The Flash Battery approach: Co-design of high-voltage batteries for OEMs in the GSE sector

What truly made the difference in this project was Flash Battery’s collaborative approach. This wasn’t just a battery order, it was an actual co-design process based on attentive listening, technical expertise and a long-term vision.

From the earliest stages, our Research and Development team worked closely with the customer’s R&D team, establishing an ongoing technical dialogue that made it possible to analyse operational requirements beyond the initial specifications, assessing application constraints, usage scenarios and future objectives. This method built a strong relationship of trust, transforming Flash Battery into a strategic partner rather than a simple supplier.

The customer chose Flash Battery for its ability to tackle a complex project, move away from modular solutions with small batteries and develop a tailor-made battery designed specifically to increase the efficiency of the high-voltage electric GPU.
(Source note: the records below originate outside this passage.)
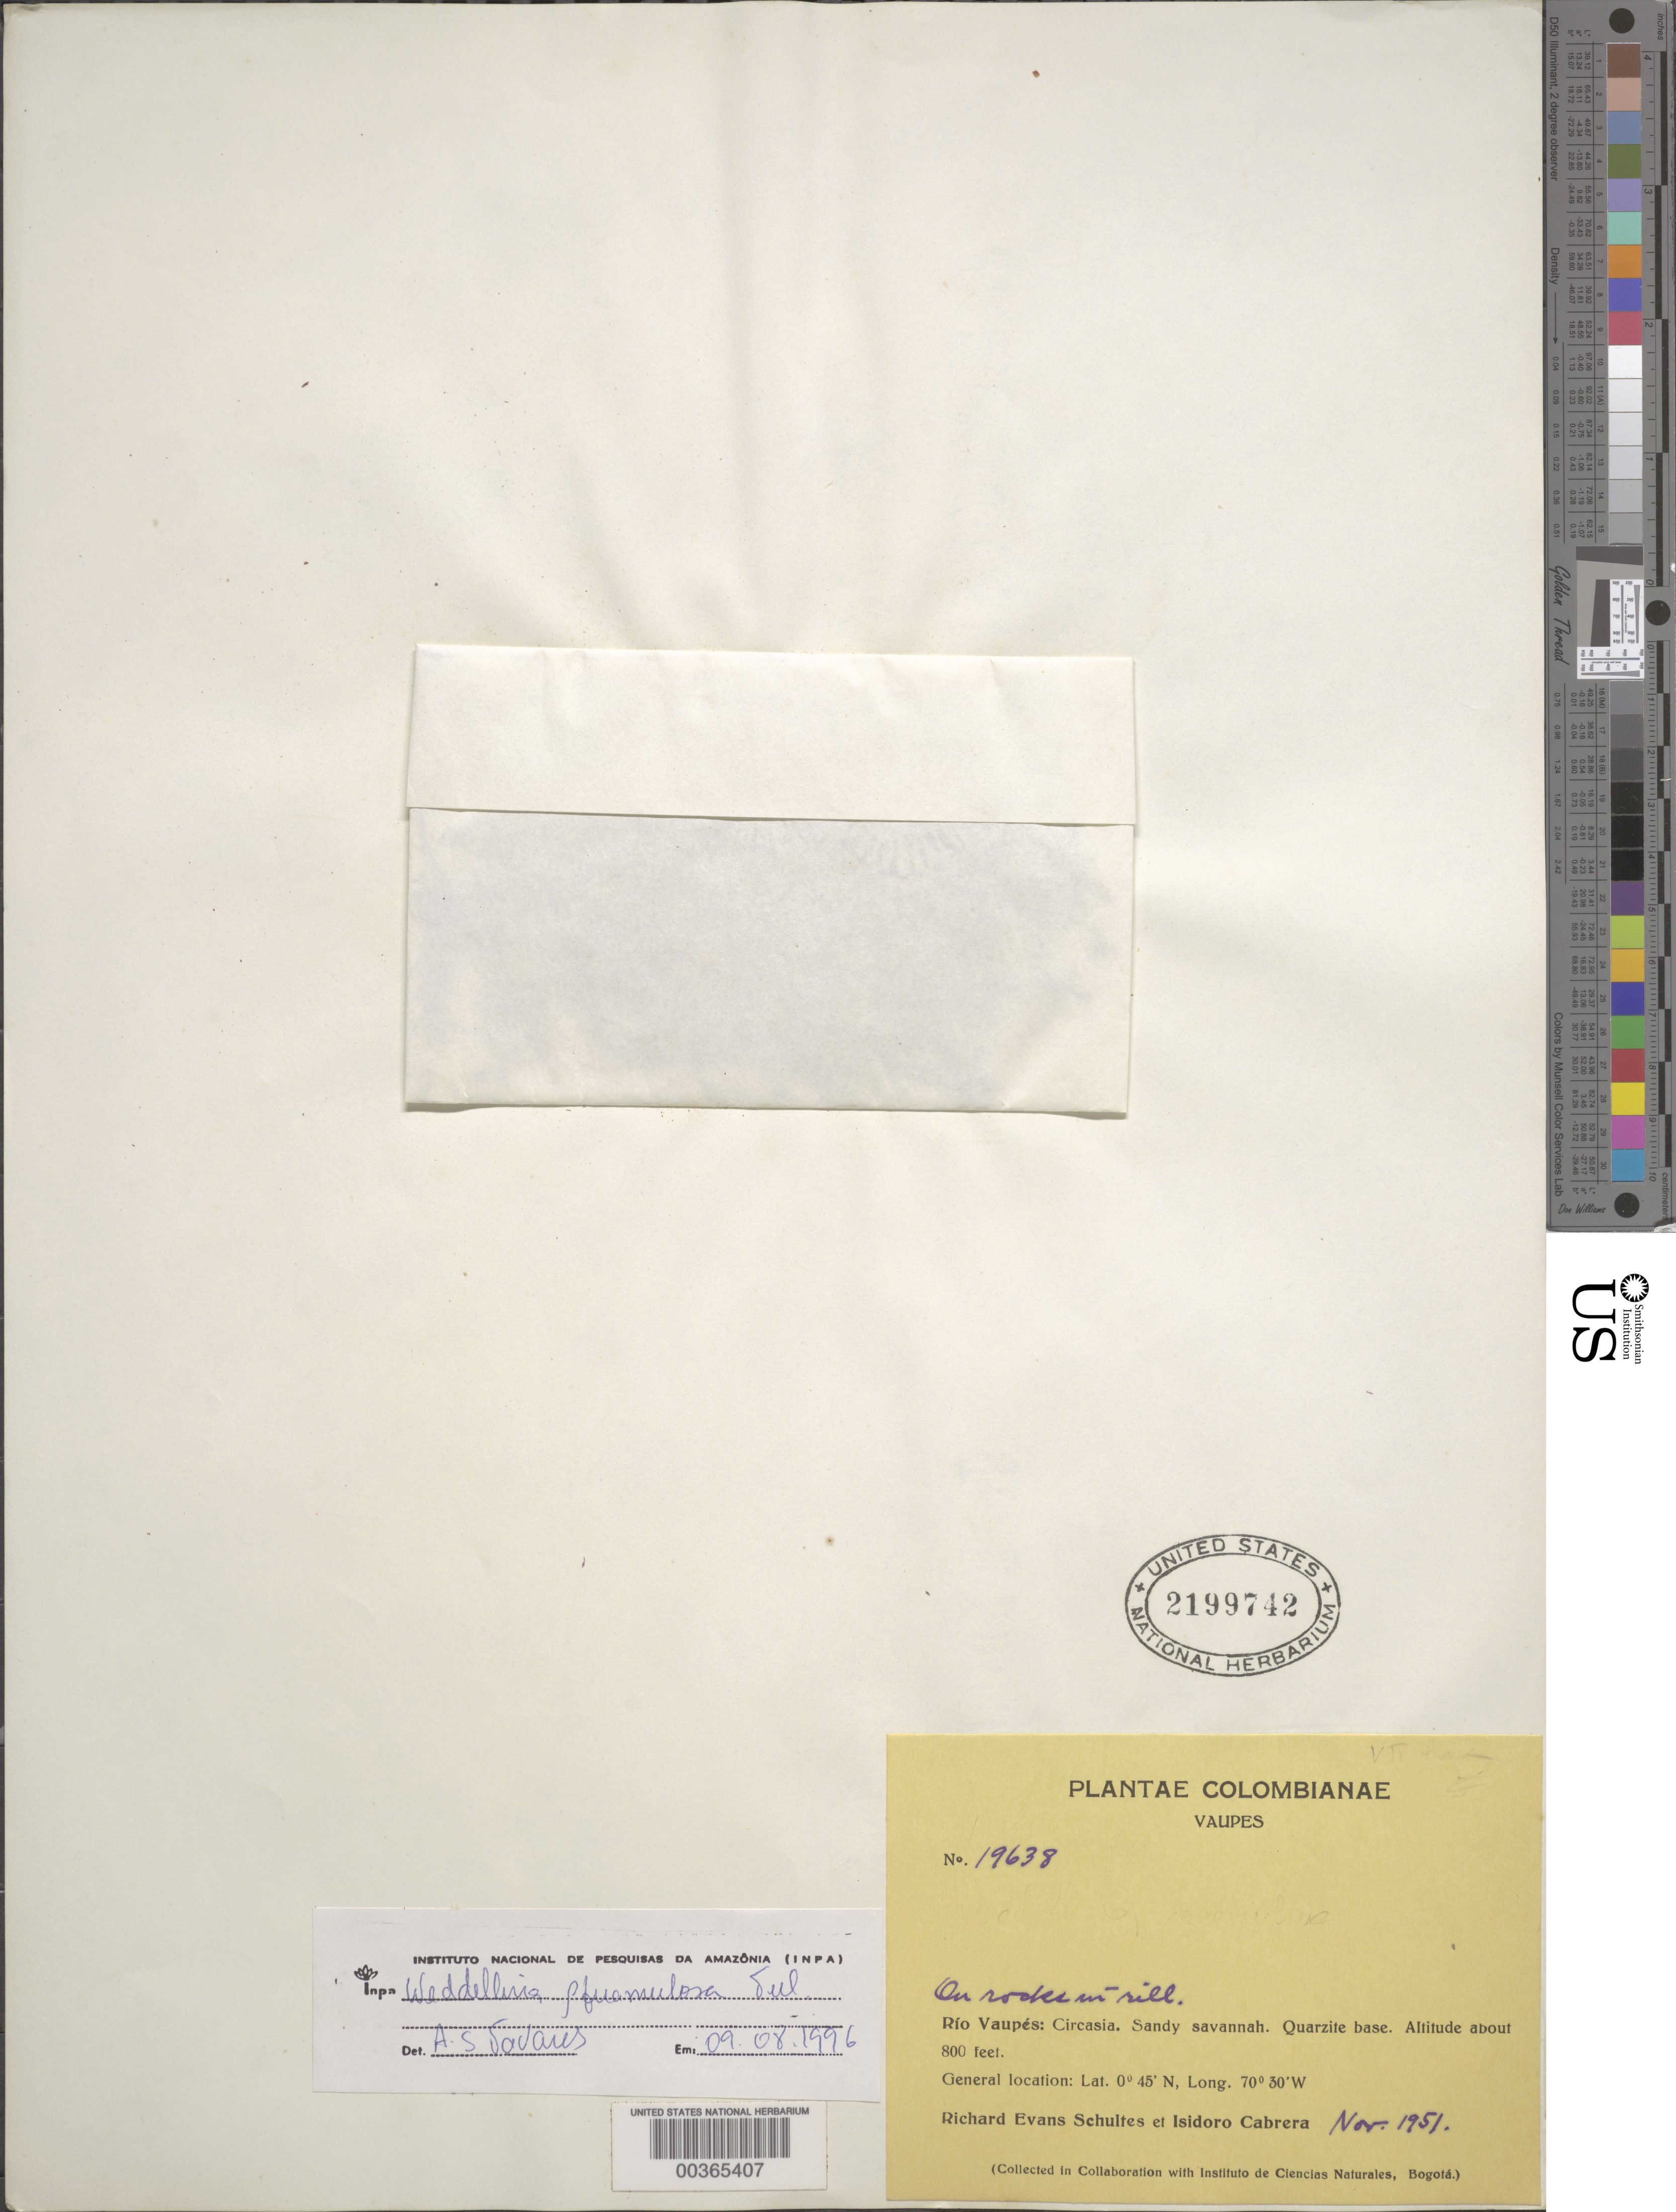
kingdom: Plantae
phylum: Tracheophyta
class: Magnoliopsida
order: Malpighiales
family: Podostemaceae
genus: Weddellina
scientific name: Weddellina squamulosa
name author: Tul.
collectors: R. E. Schultes & I. Cabrera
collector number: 19638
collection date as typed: Nov 1951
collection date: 1951-11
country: Colombia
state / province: Vaupés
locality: Rio Vaupes, Circasia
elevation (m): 800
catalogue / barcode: US 2199742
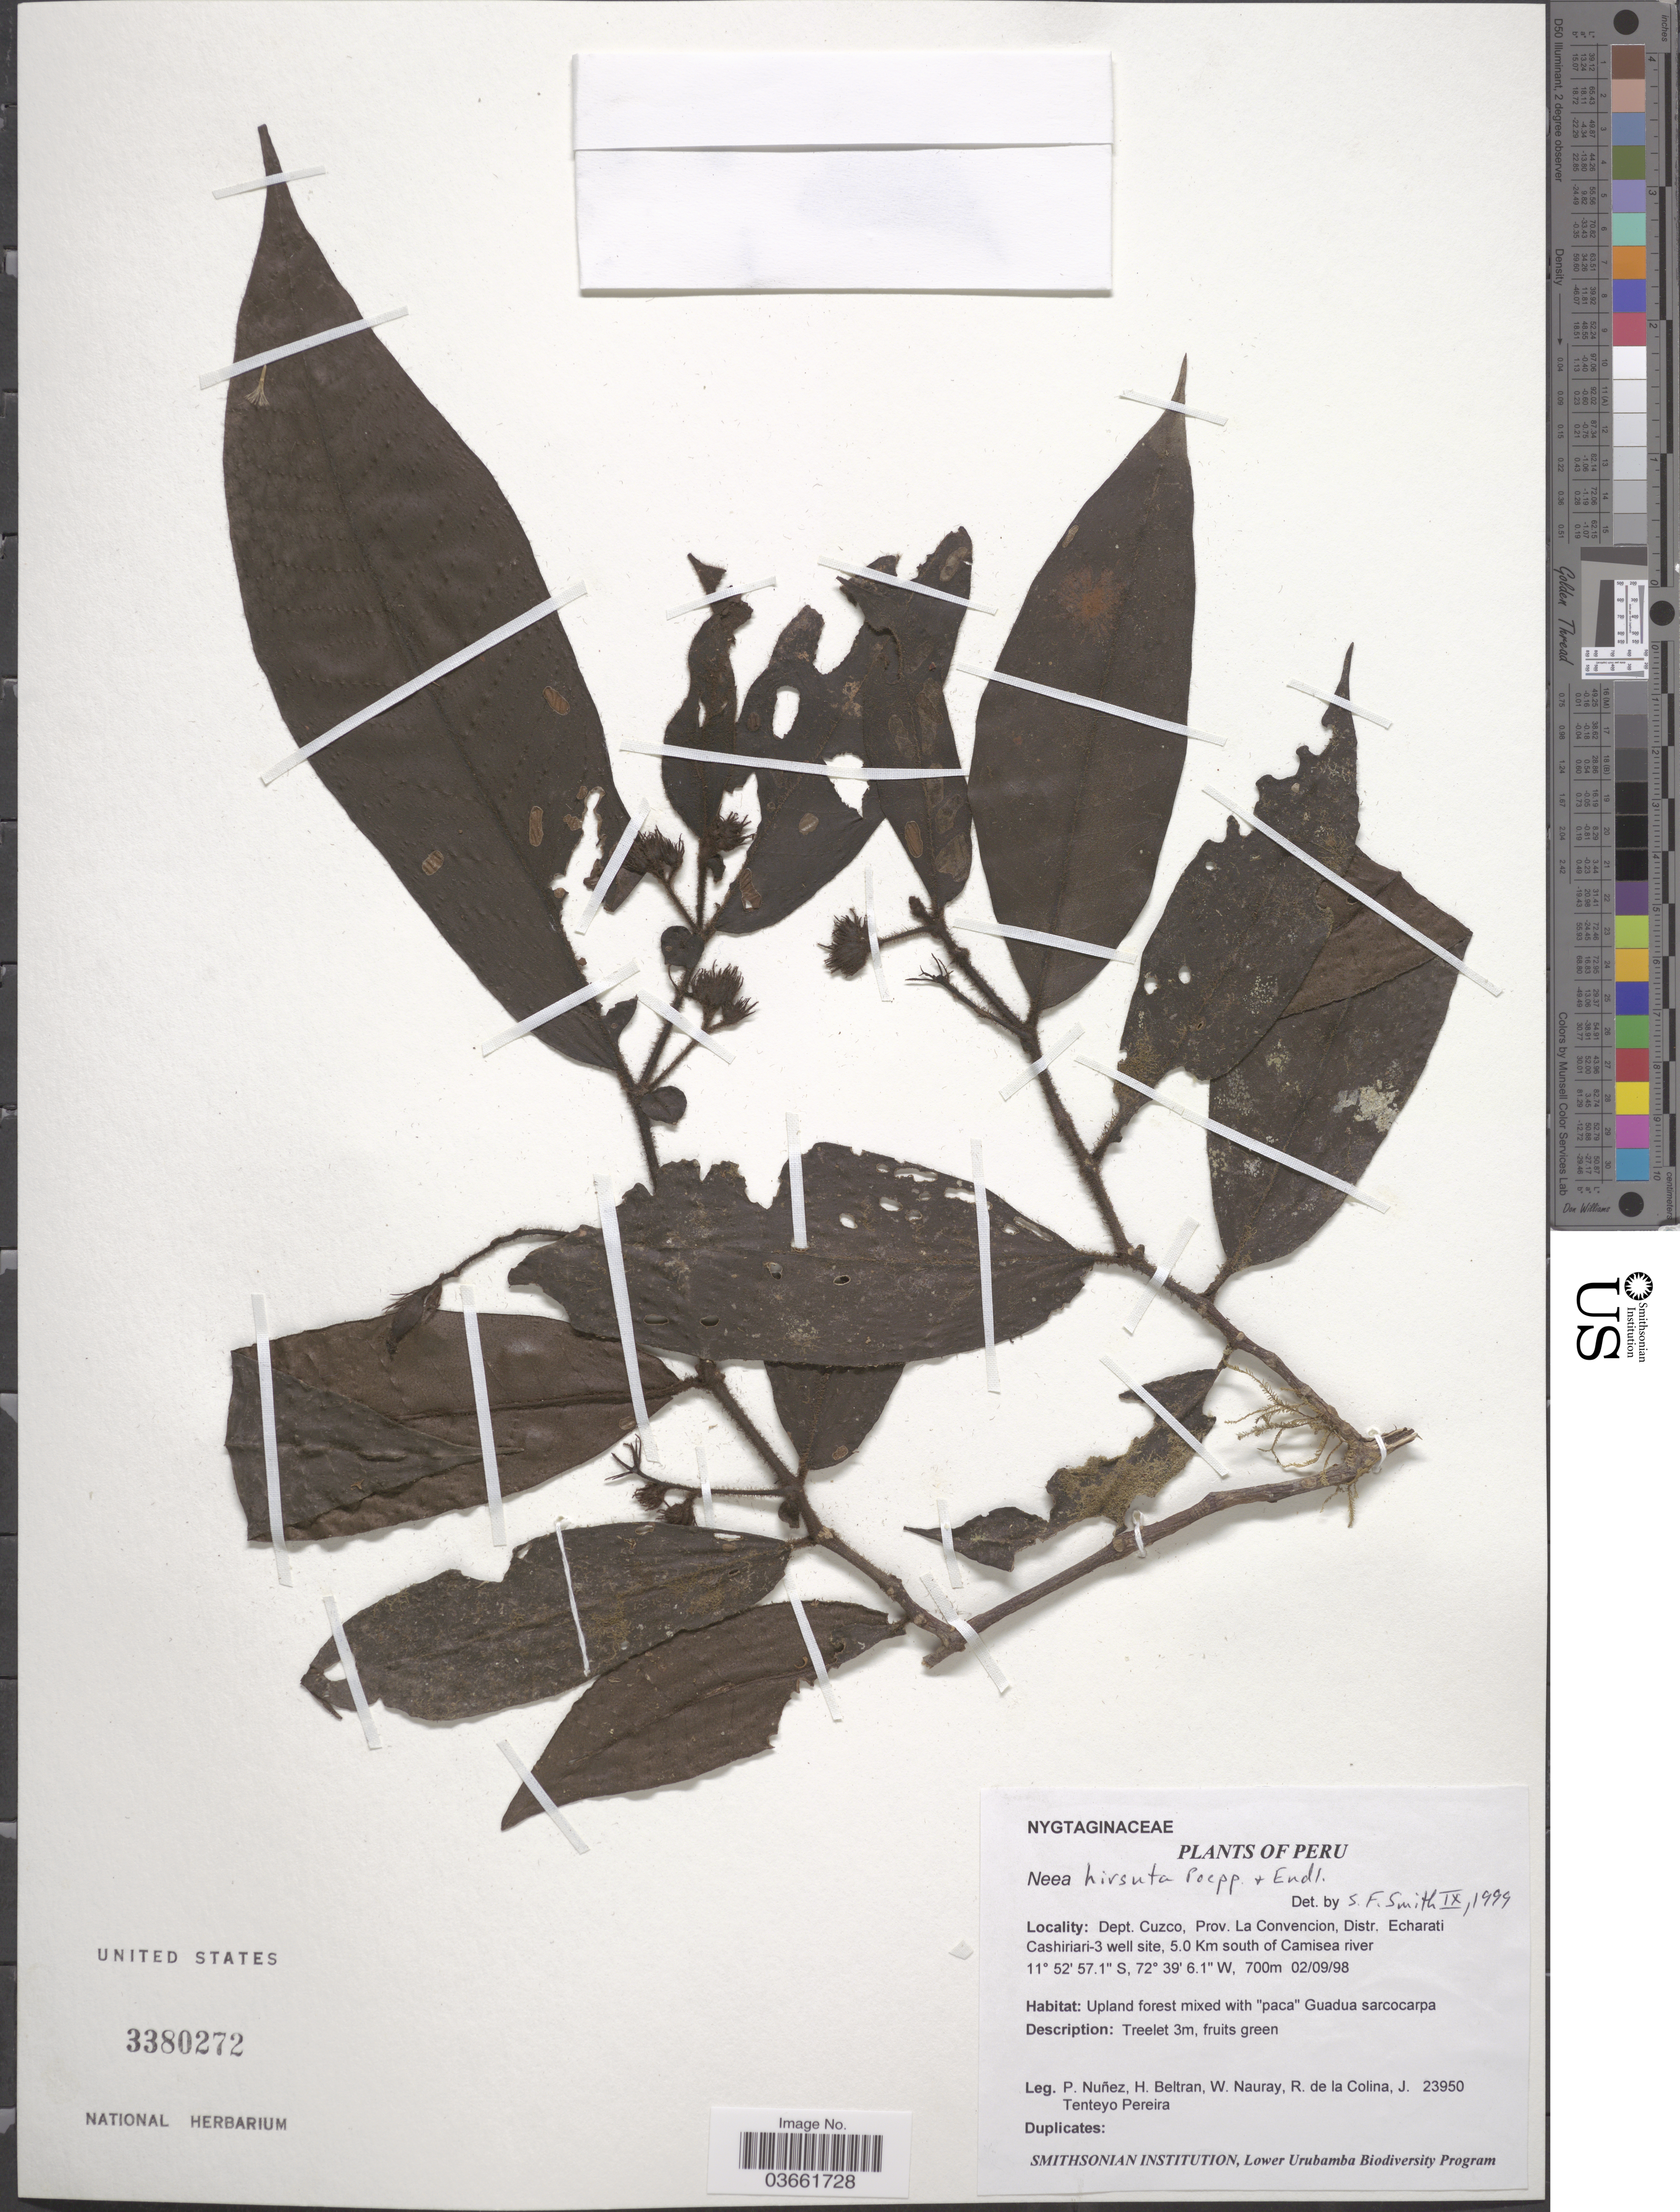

From a technological standpoint, a decisive factor was the switch to LFP (lithium iron phosphate) chemistry, which is safer, more stable and longer-lasting in terms of life cycle, thus ensuring an optimised TCO compared with previous solutions. The large-format battery architecture also delivered tangible benefits, reducing the number of connections and components, speeding up diagnostics and making after-sales service significantly more efficient.

From custom project to scalable high-voltage platform for GSE fleets

The operational benefits were clearly measurable from the moment the batteries were installed on the electric GPUs: reduced costs, greater system reliability and significantly simplified management of after-sales support. The effectiveness of the solution accelerated its extension to other types of ground support equipment, such as airport tractors, further expanding the possibilities for integration within GSE fleets.

Today, the project represents an international reference across Europe, the United States and the Middle East, making a concrete contribution to the airport electrification processes of major international hubs.

This result was built over time, starting in 2019 and continuing with a process of ongoing collaboration between Flash Battery’s R&D, IT, Sales and After-Sales functions and the customer’s technical and operational teams, supporting the evolution of the solution in response to the sector’s real-world needs.

This experience shows how an approach based on continuous co-design can translate into reliable, scalable solutions capable of adapting to different operating contexts and markets throughout the product life cycle.

In the coming years the evolution of airport infrastructure towards carbon-neutral models will require increasingly integrated, intelligent and interoperable high-voltage storage systems. The architectures developed in this project represent a scalable technology platform for future generations of electrified ground support equipment.